• [Source data]
════════
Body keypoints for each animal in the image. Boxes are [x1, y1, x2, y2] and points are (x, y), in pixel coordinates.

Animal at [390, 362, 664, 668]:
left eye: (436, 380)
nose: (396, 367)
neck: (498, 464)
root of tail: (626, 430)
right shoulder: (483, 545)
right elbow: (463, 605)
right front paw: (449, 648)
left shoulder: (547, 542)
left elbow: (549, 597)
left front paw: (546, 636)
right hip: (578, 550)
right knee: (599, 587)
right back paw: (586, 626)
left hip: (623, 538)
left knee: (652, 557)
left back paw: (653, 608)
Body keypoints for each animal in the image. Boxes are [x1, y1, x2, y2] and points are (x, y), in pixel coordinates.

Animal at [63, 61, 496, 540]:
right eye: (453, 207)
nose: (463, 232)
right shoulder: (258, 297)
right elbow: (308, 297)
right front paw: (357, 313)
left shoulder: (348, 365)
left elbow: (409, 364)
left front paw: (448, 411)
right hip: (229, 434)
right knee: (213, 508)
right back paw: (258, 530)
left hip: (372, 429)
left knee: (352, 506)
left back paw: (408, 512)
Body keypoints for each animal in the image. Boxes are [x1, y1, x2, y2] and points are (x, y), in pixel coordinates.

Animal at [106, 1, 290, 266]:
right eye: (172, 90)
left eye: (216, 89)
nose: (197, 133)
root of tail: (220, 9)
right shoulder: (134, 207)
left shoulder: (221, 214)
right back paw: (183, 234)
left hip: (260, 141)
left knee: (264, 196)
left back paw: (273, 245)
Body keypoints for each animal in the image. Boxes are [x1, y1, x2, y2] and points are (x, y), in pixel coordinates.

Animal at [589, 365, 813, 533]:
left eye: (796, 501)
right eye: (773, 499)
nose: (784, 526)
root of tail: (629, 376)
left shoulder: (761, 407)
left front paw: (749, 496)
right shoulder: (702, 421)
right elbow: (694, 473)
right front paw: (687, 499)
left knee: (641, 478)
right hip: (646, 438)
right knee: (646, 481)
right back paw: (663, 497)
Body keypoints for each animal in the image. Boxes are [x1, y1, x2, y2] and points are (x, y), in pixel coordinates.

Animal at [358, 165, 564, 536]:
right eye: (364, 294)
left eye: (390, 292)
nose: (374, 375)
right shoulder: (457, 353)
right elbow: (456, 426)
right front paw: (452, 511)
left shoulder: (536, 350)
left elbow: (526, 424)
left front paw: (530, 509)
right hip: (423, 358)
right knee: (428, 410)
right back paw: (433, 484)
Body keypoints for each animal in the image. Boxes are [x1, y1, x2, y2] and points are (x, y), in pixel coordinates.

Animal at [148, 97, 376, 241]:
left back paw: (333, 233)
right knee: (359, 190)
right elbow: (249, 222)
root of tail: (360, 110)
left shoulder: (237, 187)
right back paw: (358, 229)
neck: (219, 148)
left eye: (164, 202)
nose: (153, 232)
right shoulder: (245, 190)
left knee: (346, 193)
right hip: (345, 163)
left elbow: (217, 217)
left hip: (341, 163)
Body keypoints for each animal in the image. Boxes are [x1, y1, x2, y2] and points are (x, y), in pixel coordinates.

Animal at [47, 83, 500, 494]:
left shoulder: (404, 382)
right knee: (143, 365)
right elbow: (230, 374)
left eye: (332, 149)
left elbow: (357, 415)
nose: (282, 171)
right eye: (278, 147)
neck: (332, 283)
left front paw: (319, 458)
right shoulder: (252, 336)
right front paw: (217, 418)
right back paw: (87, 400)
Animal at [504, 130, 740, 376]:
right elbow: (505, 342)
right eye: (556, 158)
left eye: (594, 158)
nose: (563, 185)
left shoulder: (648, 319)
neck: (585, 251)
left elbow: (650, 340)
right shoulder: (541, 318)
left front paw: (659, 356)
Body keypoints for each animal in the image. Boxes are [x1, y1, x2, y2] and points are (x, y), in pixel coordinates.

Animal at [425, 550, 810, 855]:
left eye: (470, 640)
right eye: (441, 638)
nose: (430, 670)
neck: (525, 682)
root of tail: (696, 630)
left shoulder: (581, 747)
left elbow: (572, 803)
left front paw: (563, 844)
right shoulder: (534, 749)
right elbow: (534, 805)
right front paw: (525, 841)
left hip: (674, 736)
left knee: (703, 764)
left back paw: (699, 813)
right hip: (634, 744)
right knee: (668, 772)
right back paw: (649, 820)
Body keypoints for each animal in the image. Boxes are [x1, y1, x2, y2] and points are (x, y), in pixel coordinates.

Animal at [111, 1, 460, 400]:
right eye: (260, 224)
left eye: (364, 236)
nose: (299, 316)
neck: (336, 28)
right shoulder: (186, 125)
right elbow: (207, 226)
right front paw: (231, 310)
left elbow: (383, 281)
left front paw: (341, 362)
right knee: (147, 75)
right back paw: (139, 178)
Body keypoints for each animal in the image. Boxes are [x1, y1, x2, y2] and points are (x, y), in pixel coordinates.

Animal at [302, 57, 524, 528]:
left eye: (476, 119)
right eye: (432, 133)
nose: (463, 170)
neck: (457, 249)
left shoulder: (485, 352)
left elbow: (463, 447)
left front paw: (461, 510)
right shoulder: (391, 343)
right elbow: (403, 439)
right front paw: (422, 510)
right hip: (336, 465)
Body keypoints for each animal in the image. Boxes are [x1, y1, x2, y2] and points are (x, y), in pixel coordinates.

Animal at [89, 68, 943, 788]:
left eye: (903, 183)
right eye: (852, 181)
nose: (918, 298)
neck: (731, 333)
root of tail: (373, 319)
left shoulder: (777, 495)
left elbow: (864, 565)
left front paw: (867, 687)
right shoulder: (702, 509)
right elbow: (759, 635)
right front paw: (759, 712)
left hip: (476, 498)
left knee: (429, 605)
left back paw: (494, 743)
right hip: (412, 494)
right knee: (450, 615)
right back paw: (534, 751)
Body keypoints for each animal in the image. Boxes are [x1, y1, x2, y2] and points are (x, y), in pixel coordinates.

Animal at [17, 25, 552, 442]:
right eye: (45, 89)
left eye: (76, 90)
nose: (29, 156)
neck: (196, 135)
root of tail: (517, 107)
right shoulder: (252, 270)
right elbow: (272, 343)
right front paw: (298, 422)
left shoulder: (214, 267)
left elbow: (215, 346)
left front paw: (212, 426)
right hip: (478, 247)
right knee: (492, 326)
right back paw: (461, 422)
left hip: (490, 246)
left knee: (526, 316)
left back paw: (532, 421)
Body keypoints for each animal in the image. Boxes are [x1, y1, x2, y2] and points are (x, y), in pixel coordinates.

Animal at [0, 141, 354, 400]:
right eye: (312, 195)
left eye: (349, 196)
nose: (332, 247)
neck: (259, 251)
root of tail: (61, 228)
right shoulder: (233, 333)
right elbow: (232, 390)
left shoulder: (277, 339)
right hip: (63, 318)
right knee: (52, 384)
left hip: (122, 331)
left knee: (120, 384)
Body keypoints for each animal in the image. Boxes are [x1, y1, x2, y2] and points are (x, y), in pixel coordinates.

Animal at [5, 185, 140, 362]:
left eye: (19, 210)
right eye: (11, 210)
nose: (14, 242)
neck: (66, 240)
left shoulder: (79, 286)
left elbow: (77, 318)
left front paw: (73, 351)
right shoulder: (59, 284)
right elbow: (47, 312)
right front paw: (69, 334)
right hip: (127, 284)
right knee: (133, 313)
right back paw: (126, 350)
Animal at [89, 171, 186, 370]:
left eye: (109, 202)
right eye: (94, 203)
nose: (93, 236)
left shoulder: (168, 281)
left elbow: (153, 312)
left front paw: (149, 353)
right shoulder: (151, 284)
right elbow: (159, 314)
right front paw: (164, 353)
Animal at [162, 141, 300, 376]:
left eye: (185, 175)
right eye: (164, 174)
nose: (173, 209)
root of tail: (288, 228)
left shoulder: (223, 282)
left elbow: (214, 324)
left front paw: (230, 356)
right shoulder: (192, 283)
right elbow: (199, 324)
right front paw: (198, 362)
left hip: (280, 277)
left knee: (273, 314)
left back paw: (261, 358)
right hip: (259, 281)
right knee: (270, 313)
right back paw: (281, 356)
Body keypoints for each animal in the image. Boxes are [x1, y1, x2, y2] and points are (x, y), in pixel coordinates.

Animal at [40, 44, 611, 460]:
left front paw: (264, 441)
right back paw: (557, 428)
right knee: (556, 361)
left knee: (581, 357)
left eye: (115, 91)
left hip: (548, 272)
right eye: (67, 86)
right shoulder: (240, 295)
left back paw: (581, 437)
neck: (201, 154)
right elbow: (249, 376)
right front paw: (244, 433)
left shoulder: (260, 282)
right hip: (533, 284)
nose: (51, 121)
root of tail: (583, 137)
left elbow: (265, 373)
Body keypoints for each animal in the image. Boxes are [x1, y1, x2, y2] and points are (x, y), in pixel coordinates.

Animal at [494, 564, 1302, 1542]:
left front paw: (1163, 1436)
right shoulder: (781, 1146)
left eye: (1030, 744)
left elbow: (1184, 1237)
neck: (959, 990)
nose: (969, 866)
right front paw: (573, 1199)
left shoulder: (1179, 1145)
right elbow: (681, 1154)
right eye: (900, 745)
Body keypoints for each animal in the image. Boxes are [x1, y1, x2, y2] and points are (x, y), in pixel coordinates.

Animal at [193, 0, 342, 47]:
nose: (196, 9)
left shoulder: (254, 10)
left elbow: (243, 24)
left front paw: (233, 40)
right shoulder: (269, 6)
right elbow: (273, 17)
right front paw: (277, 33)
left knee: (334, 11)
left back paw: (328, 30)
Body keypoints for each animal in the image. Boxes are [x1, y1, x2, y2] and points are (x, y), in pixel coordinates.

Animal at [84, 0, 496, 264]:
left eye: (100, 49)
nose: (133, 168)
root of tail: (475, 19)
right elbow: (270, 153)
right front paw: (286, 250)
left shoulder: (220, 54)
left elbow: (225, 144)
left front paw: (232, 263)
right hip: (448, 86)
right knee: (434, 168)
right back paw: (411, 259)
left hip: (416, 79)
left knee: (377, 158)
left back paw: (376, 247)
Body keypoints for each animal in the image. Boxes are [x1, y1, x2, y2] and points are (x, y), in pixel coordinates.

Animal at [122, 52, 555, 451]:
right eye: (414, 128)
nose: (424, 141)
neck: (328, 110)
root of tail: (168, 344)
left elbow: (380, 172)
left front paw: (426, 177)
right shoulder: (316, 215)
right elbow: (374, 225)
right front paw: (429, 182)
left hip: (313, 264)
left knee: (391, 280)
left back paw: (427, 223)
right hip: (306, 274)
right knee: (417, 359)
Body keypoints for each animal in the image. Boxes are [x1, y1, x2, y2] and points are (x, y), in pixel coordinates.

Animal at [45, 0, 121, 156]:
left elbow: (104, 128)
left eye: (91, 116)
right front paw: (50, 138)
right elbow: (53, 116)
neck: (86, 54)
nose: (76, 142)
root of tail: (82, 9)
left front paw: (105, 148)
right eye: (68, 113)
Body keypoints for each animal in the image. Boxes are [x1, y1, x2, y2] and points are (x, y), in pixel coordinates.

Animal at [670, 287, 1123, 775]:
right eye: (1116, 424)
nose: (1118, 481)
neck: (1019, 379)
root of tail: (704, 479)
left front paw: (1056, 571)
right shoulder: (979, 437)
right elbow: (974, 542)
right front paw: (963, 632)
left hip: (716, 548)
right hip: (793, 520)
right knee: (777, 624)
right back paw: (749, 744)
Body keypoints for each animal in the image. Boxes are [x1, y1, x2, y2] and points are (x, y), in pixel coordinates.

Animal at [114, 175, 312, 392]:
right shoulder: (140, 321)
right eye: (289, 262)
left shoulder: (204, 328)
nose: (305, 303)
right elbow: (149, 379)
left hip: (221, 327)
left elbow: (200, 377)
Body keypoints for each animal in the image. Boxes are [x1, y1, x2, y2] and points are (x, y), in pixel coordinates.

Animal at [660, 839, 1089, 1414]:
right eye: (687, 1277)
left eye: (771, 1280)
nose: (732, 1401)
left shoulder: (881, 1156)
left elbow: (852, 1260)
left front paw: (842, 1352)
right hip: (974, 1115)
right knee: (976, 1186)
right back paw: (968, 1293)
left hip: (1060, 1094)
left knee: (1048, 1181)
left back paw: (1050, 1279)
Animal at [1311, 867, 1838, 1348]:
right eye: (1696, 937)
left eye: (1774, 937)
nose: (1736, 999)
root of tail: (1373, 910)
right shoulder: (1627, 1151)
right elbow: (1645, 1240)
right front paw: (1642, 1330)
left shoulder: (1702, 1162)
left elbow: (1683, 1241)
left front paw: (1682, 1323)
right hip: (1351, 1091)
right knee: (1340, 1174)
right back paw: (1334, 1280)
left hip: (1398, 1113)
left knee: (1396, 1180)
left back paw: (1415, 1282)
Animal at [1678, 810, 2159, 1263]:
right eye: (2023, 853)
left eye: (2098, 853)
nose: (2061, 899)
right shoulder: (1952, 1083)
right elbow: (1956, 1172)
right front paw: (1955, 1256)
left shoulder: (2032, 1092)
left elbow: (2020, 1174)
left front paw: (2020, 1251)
════════
• [Work request]
Only one part of the material above is to be transcribed, namely the lines starting with the line that has "left shoulder: (214, 267)" and going on through the line that has "right elbow: (159, 314)", exactly as they stand.

• [Output for this task]
left shoulder: (214, 267)
left elbow: (215, 346)
left front paw: (212, 426)
right hip: (478, 247)
right knee: (492, 326)
right back paw: (461, 422)
left hip: (490, 246)
left knee: (526, 316)
left back paw: (532, 421)
Body keypoints for each animal in the image. Boxes are [x1, y1, x2, y2] and points are (x, y), in pixel coordinates.

Animal at [0, 141, 354, 400]:
right eye: (312, 195)
left eye: (349, 196)
nose: (332, 247)
neck: (259, 251)
root of tail: (61, 228)
right shoulder: (233, 333)
right elbow: (232, 390)
left shoulder: (277, 339)
right hip: (63, 318)
right knee: (52, 384)
left hip: (122, 331)
left knee: (120, 384)
Body keypoints for each animal in the image. Boxes are [x1, y1, x2, y2] and points are (x, y), in pixel coordinates.

Animal at [5, 185, 140, 362]:
left eye: (19, 210)
right eye: (11, 210)
nose: (14, 242)
neck: (66, 240)
left shoulder: (79, 286)
left elbow: (77, 318)
left front paw: (73, 351)
right shoulder: (59, 284)
right elbow: (47, 312)
right front paw: (69, 334)
right hip: (127, 284)
right knee: (133, 313)
right back paw: (126, 350)
Animal at [89, 171, 186, 370]:
left eye: (109, 202)
right eye: (94, 203)
nose: (93, 236)
left shoulder: (168, 281)
left elbow: (153, 312)
left front paw: (149, 353)
right shoulder: (151, 284)
right elbow: (159, 314)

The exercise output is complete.